Julie Laforge : Sur ce sujet de la gouvernance, il faut bien comprendre qu’il n’y a pas d’organisation-type : il faut étudier comment chaque entreprise est organisée et a structuré sa donnée. Ce qui compte, c’est d’identifier à chaque fois les bons interlocuteurs : ceux qui vont mettre en place la solution et la maintenir, ceux qui vont l’utiliser au quotidien et ceux qui vont cadrer et superviser l’usage de la data… Dans cet écosystème d’acteurs, on retrouve donc l’IT (pour le déploiement, la mise en place et la maintenance des connecteurs, la gestion des tags…), les métiers (marketing, média, web/app, ventes…) sans oublier le DPO (pour cadrer les sujets autour du respect de la RGPD) .
Pour conclure, quelles sont les tendances à prendre en compte en matière de CDP ?
David Guede : La grande tendance aujourd’hui est à la convergence entre CDP et marketing automation. Cela s’explique naturellement, puisque les outils de marketing automation permettent d’activer les données de la CDP. Mais à l’heure actuelle, ces outils sont limités par l’usage d’un identifiant unique, l’e-mail. Certains éditeurs s’orientent donc vers l’intégration d’une brique de marketing automation au sein des CDP, pour exploiter les données de façon plus poussée.
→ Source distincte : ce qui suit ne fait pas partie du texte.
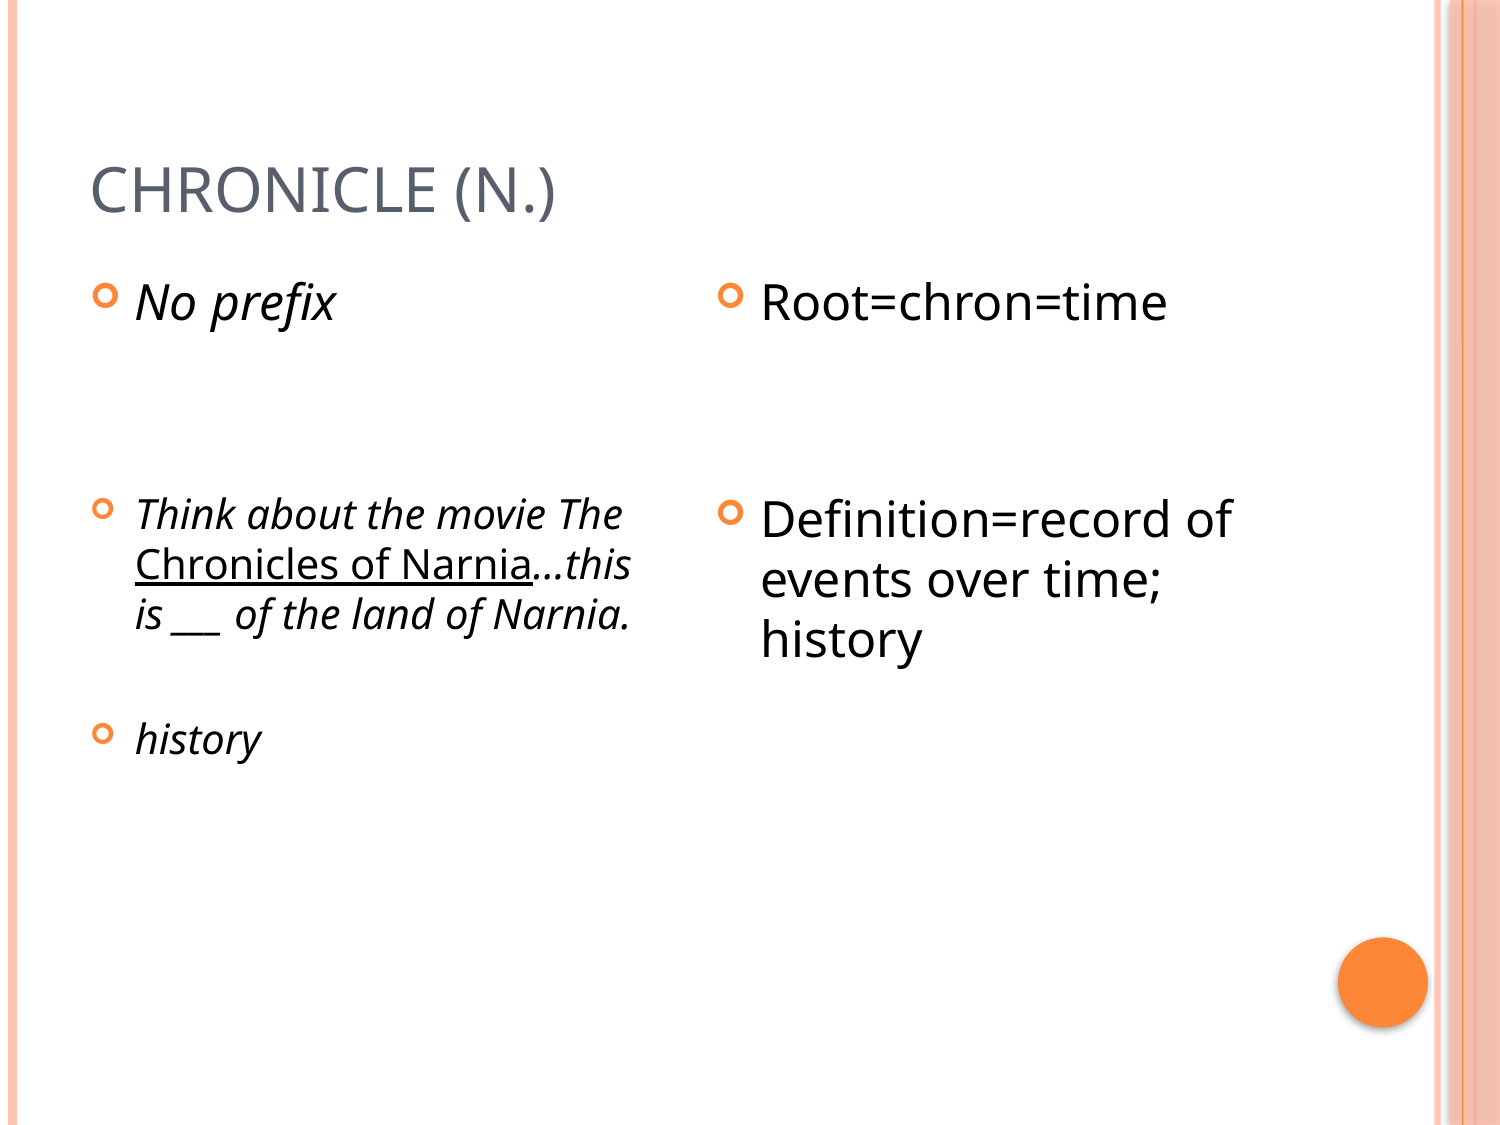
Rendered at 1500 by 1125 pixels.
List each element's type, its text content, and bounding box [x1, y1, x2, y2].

list No prefix Think about the movie The Chronicles of Narnia…this is ___ of the land of Narnia. history [75, 262, 675, 1013]
list Root=chron=time Definition=record of events over time; history [700, 262, 1301, 1013]
title Chronicle (n.) [75, 45, 1300, 233]
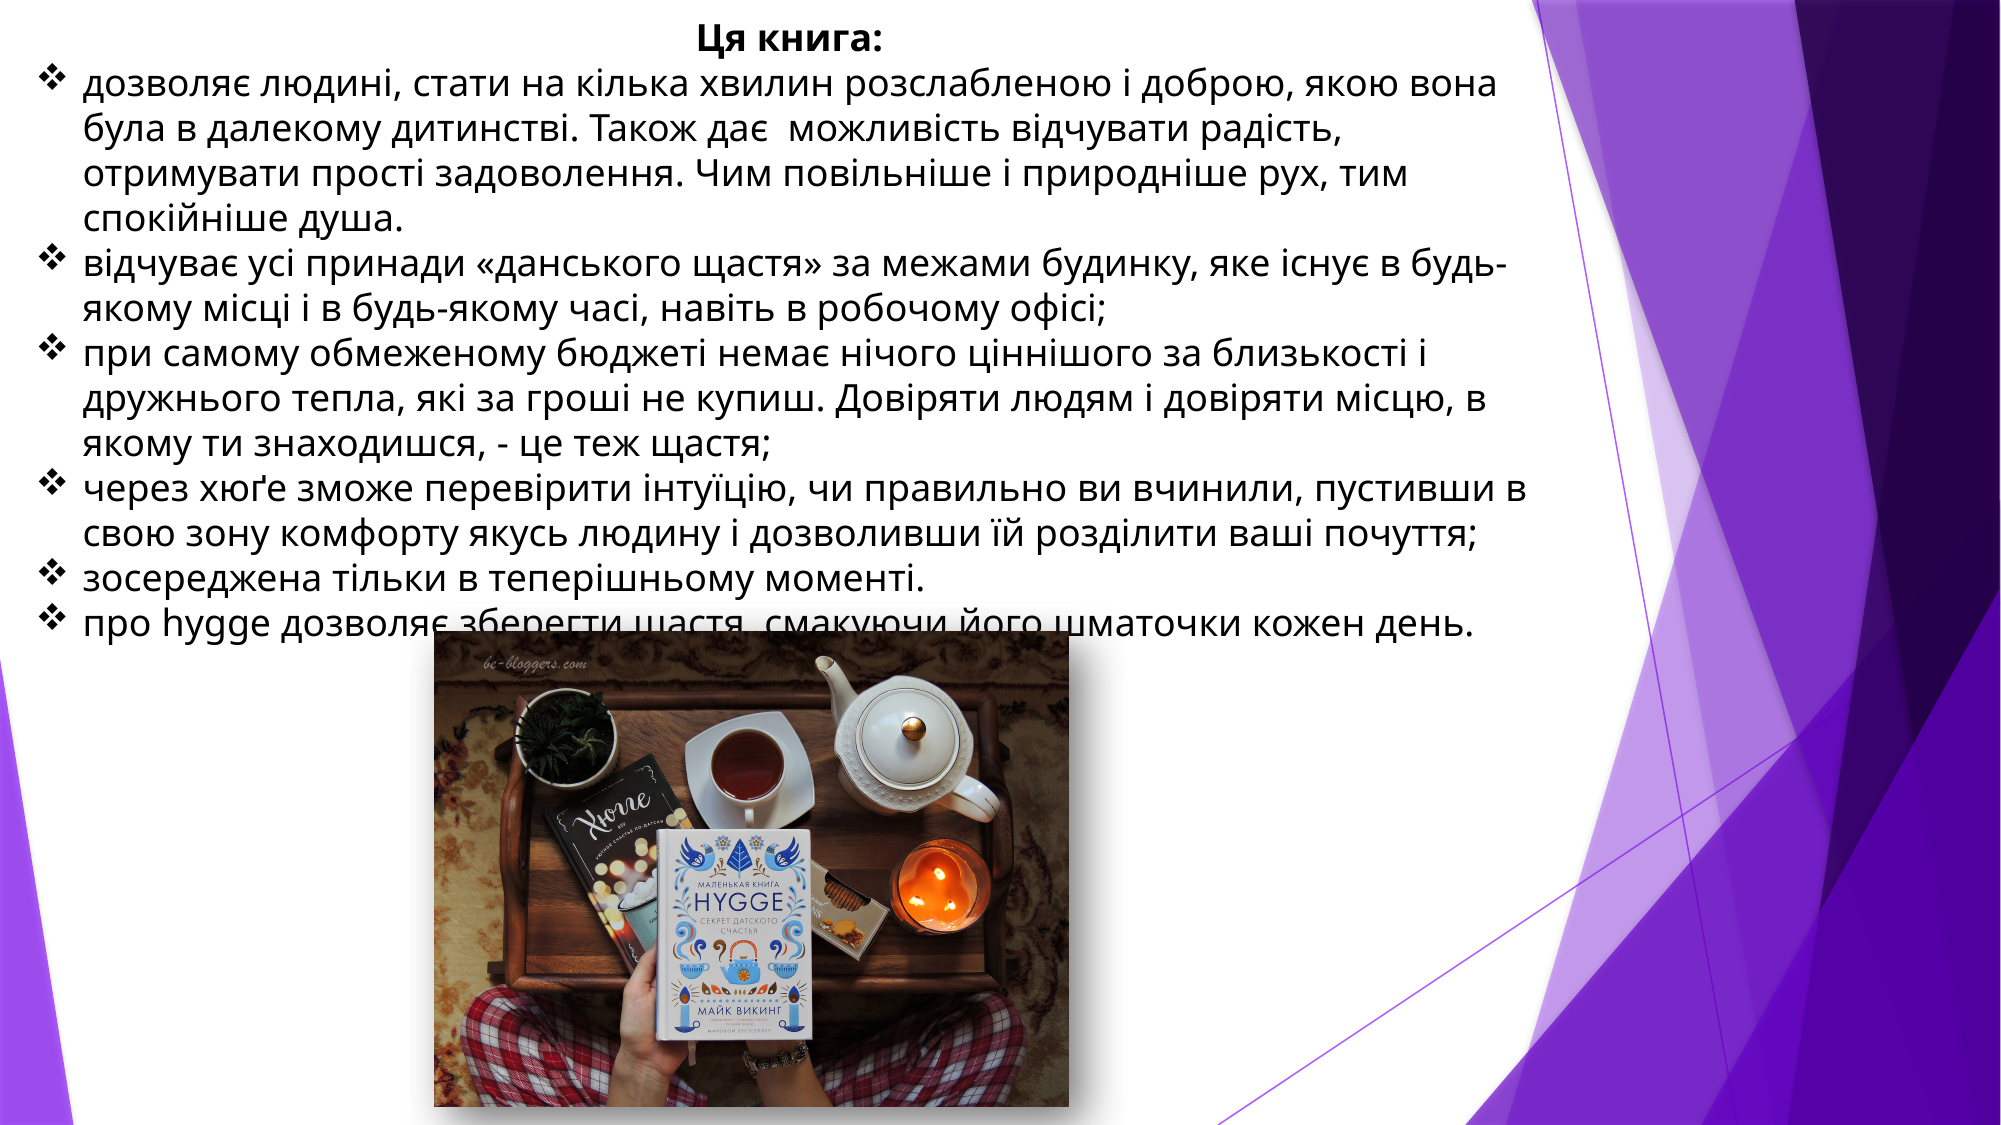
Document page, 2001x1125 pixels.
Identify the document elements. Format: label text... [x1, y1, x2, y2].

picture [433, 631, 1069, 1108]
text_box Ця книга: дозволяє людині, стати на кілька хвилин розслабленою і доброю, якою вона була в далекому дитинстві. Також дає можливість відчувати радість, отримувати прості задоволення. Чим повільніше і природніше рух, тим спокійніше душа. відчуває усі принади «данського щастя» за межами будинку, яке існує в будь-якому місці і в будь-якому часі, навіть в робочому офісі; при самому обмеженому бюджеті немає нічого ціннішого за близькості і дружнього тепла, які за гроші не купиш. Довіряти людям і довіряти місцю, в якому ти знаходишся, - це теж щастя; через хюґе зможе перевірити інтуїцію, чи правильно ви вчинили, пустивши в свою зону комфорту якусь людину і дозволивши їй розділити ваші почуття; зосереджена тільки в теперішньому моменті. про hygge дозволяє зберегти щастя, смакуючи його шматочки кожен день. [20, 6, 1558, 652]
Julie Laforge : L’autre tendance c’est l’approche hybride/”warehouse first”, qui offre plus de flexibilité qu’une centralisation totale de la donnée au sein d’une CDP. Ces dernières années, beaucoup d’entreprises ont en effet fait l’effort de centraliser, réconcilier et nettoyer leurs données client dans des data warehouses. L’idée maintenant est de capitaliser sur ce travail, avec une CDP qui vient se connecter à ces data warehouses. Cela permet de gagner du temps et de déployer rapidement des cas d’usage. L’entreprise peut ainsi capitaliser sur l’existant, optimiser le stockage de ses données tout en gardant la main dessus.